5) Help with “concrete” needs– during a bad state, I do not even know what I need or want, but you probably notice that pile of laundry out of control, letters unopened, etc… I remember when my brother came to visit he folded all my laundry and I nearly cried lol. Also, I love when you fold my laundry anytime, so come on over!
6) Gift them- not necessary obviously, but some pretty flowers, maybe a magazine they love (I find magazines are simpler to go thru than a book, but a book is great too), a pretty journal (journaling is one of my therapist’s suggestions, even though I personally do not do it), water bottle (drinking lots of water beneficial for anyone) I have a list 55 Self care items you can take a look at as well.
7) Help them find support- if they are not seeing a therapist and seem open to it, suggest helping them find one or hand them a couple names & numbers you have heard of, it can be daunting finding help, especially if you do not know where to start. Offer to drive them to therapy and wait for them after to give a hug (just as you would offer a friend who needed a follow up doctor visit after a car accident) . Nick & I have a pretty good system for my appointments. Sometimes I am emotionally drained and therefore dinner is take out or in Nick’s hands. Or sometimes I want to cook dinner to get a mental break. We follow my lead, but I can tell you, I always want Nick snuggles, lol.
8) Learn about depression- Nick has been to therapy with me to get advice from my therapist and learn more about depression.

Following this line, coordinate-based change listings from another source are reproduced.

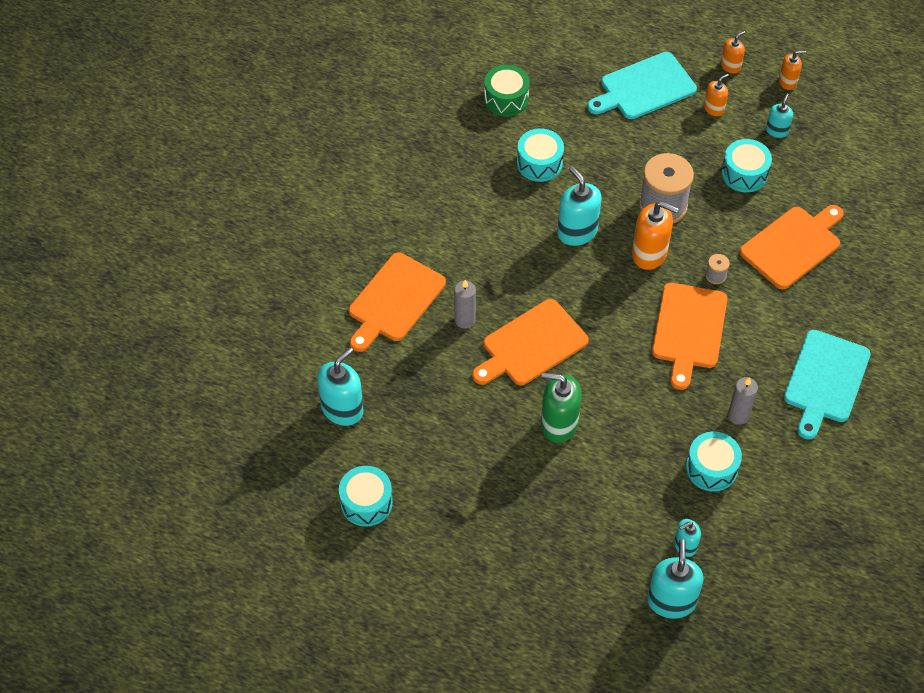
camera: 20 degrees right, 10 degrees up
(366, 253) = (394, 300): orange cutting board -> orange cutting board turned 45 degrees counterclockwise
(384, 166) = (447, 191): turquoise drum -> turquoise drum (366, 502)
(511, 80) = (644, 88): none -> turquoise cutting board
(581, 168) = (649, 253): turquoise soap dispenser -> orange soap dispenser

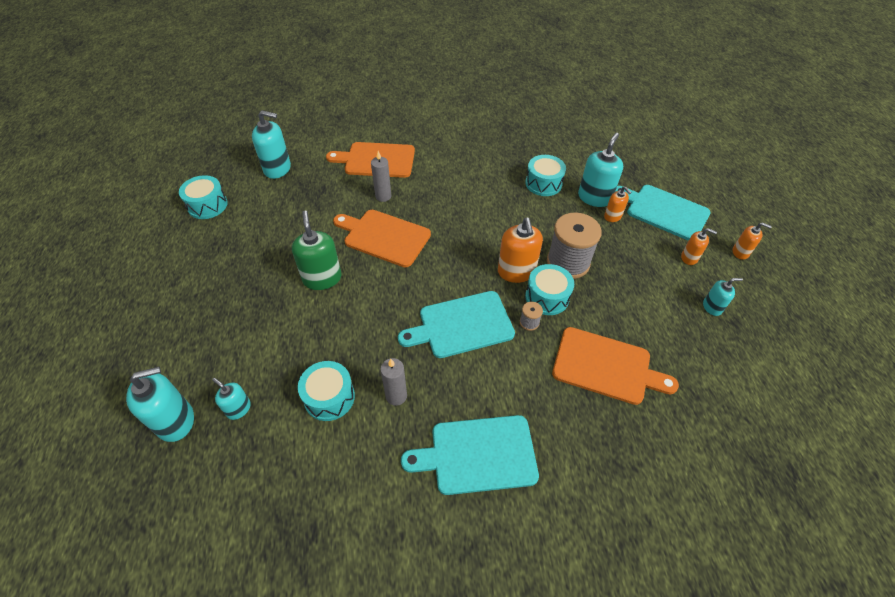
camera: 60 degrees right, 5 degrees down
(506, 99) = (580, 149): green drum -> none
(577, 231) = (502, 224): turquoise soap dispenser -> turquoise soap dispenser (594, 197)
(688, 330) = (461, 325): orange cutting board -> turquoise cutting board
(744, 173) = (647, 302): turquoise drum -> turquoise drum (547, 297)
(787, 82) = (768, 295): orange soap dispenser -> orange soap dispenser (612, 216)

Of course, he is my husband, so I would not expect a friend to do that, but reading up on it and developing an understanding is comforting (but I am assuming you are already doing that because you are here!)
9) Lastly, just say you love them and you care and remind them that you are there for them. Even when I self isolate and do not want to talk to anyone, I do know somewhere in the back of my head that I have Nick and 4 other people I can reach out to without judgment. I usually do not reach out, but they drop me messages to say they love me and ask if I need to talk. And they actively listen to me when I do talk.
This is a brief list of ways to support and I know it is very hard on friends and family when any loved one is sick. It can be a helpless feeling and I hope this brings hope to you. Do not take reactions personally, some might react with anger and/or forget to thank you. Also, no matter what you do, they are STILL going to be depressed, you cannot fix it, just as you (unless you are a doctor) cannot fix a stroke, broken leg or heart attack (looking at you Nick 🙂 you can support, hold a hand and say you love them.
Thank you to Nick, all my friends, family and many people in the blogging community who continue to support and love me and bring me hope on my darkest days. I could not do it without you and I am immensely grateful for your support.